A member of staff at one of the broadcasters, who did not want to be identified says, “Even though I was involved in the production (of the forums), I did not find any meaning in watching it as a member of the audience. There is nothing substantial.”
One of the reasons why the debates may seem interminable is the “equal time” principle. The Electoral Affairs Commission requires this be applied to all election-related broadcast segments. But it becomes unwieldy when there are so many candidates.

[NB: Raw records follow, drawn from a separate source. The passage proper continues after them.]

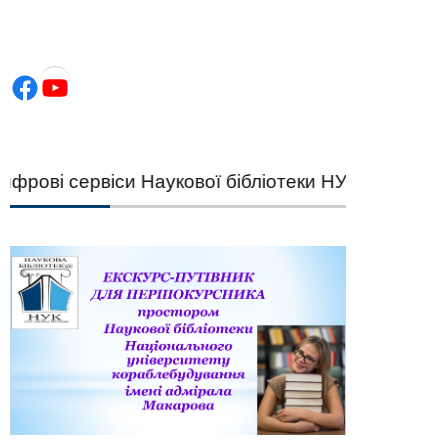
Facebook
YouTube
ві сервіси Наукової бібліотеки НУК — швидкий п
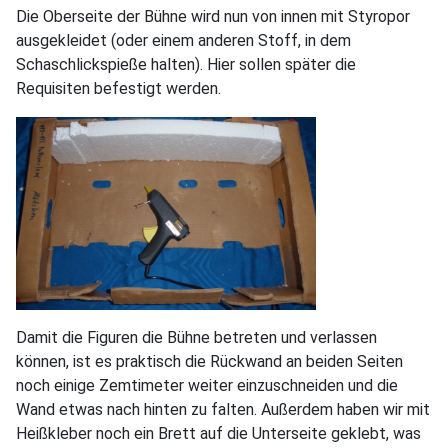
Die Oberseite der Bühne wird nun von innen mit Styropor
ausgekleidet (oder einem anderen Stoff, in dem
Schaschlickspieße halten). Hier sollen später die
Requisiten befestigt werden.
Damit die Figuren die Bühne betreten und verlassen
können, ist es praktisch die Rückwand an beiden Seiten
noch einige Zemtimeter weiter einzuschneiden und die
Wand etwas nach hinten zu falten. Außerdem haben wir mit
Heißkleber noch ein Brett auf die Unterseite geklebt, was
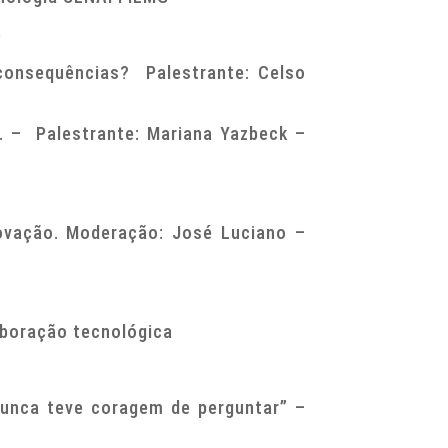
)
consequências? Palestrante: Celso
 – Palestrante: Mariana Yazbeck –
vação. Moderação: José Luciano –
aboração tecnológica
nunca teve coragem de perguntar” –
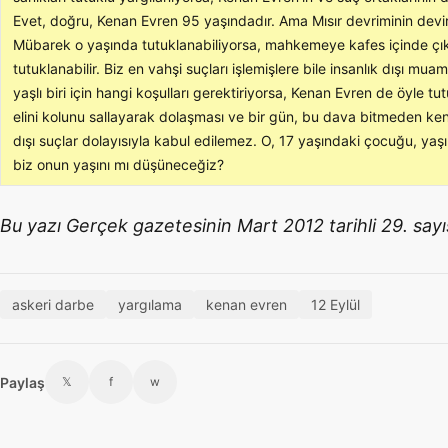
Evet, doğru, Kenan Evren 95 yaşındadır. Ama Mısır devriminin dev
Mübarek o yaşında tutuklanabiliyorsa, mahkemeye kafes içinde çıka
tutuklanabilir. Biz en vahşi suçları işlemişlere bile insanlık dışı m
yaşlı biri için hangi koşulları gerektiriyorsa, Kenan Evren de öyle tu
elini kolunu sallayarak dolaşması ve bir gün, bu dava bitmeden kend
dışı suçlar dolayısıyla kabul edilemez. O, 17 yaşındaki çocuğu, yaşı
biz onun yaşını mı düşüneceğiz?
Bu yazı Gerçek gazetesinin Mart 2012 tarihli 29. sayı
askeri darbe
yargılama
kenan evren
12 Eylül
Paylaş
𝕏
f
w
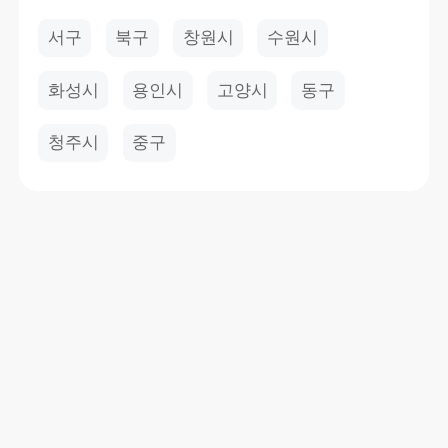
서구
북구
창원시
수원시
화성시
용인시
고양시
동구
청주시
중구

Take the New Territories East geographical constituency as an example, a total of 22 lists of candidates is competing for nine seats. You would need around eight hours to watch all the debates on television, and that’s not including the advertisement breaks. Radio stations also organize such forums.
“Honestly, I’m not patient enough to finish the whole forum”, says Francis Lee, a Communications scholar at the CUHK, even though he believes televised debates are an important channel to keep the electorate informed about their choices.
Some have suggested that debates be limited to candidates with more support in opinion polls, which would shorten the duration of the forums. But under Hong Kong’s current electoral rules for geographical seats, a candidate can secure a seat with relatively few votes.
“Broadcasters cannot rely on polls and rule out any voice; every candidate can possibly win”, says Lee.
Still, political science professor Ma believes broadcasters and regulators should come together and think about refining the rules. “Giving Leticia Lee, Alvin Yeung and Long Hair the same amount of time would not yield concrete discussion,” he says.